Monday, June 16, 2014

The Solution to My Gain Problem - Goofy Op Amps

If you remember,
I had a problem with an operational amplifier. My circuit for multiplying by a fractional gain was successful. 1/2 gain, 1/3 gain, no problem. But when I wanted to increase gain by 2, the output voltage was much too high; exactly +5v too high in all cases. The problem was how to reduce my output by 5v in all cases, but how?
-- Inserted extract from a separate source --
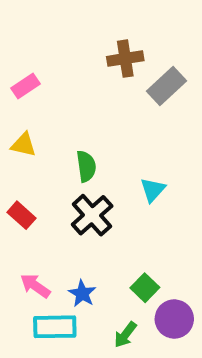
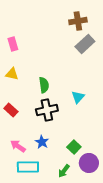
brown cross: (125, 59) -> (78, 21), moved
pink rectangle: (25, 86) -> (13, 44), turned -72
black cross: (92, 215) -> (47, 110), turned 30
blue star: (82, 294) -> (42, 142), moved

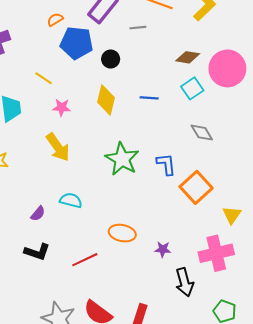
The op amp circuit that we used was a differential amplifier, which means the difference between two input voltages is amplified, and not any one voltage input. I finally found this web site with a much simpler equation:

The equation, Vout = -(R2/R1)(V1-V2)
I knew that the gain was determined by R2/R1
and that the Vin would be 0 to 5v
and Vout should be -5v to +5v

Since the gain I wanted was 2 and I knew my in and out signals, I needed to find V1, which would become my reference voltage. I thought my reference would be 0, because I want my output signal centered at 0v BUT, it is not in fact the center point of our output. It turns out that the reference voltage is also multiplied by the gain and then added to the output. If my output is 5v too high in all cases, then we need to add (-5v/2).
Therefore my range would be:

-(gain)*(V1-V2) = Vout
(-2) * (2.5-5) = -2*-2.5 = +5v
(-2) * (2.5-0) = -2*2.5 = -5v

There is my range! And there is my reference voltage!

R2 = 100K ohms
R1 = 50K ohms
Vref = 2.5v
Gain = 2
Vin = 0/5v
Vout = -5/+5v (10vpp)

If I connect my supply voltages to +5v and -5v, then any voltages outside of that range will be clipped off, protecting any other devices this may be connected to along the line. Success!

1 comment:

  1. I mentioned the excess voltage being clipped off, but in reality it will actually be mirrored. This is called phase reversal and will be found in most op amps, including the TL072 which I like very much. To actually see voltage outside of our range clipped, we need to locate an op amp that specifies clipping in the datasheet. The MCP6002 is one such op amp.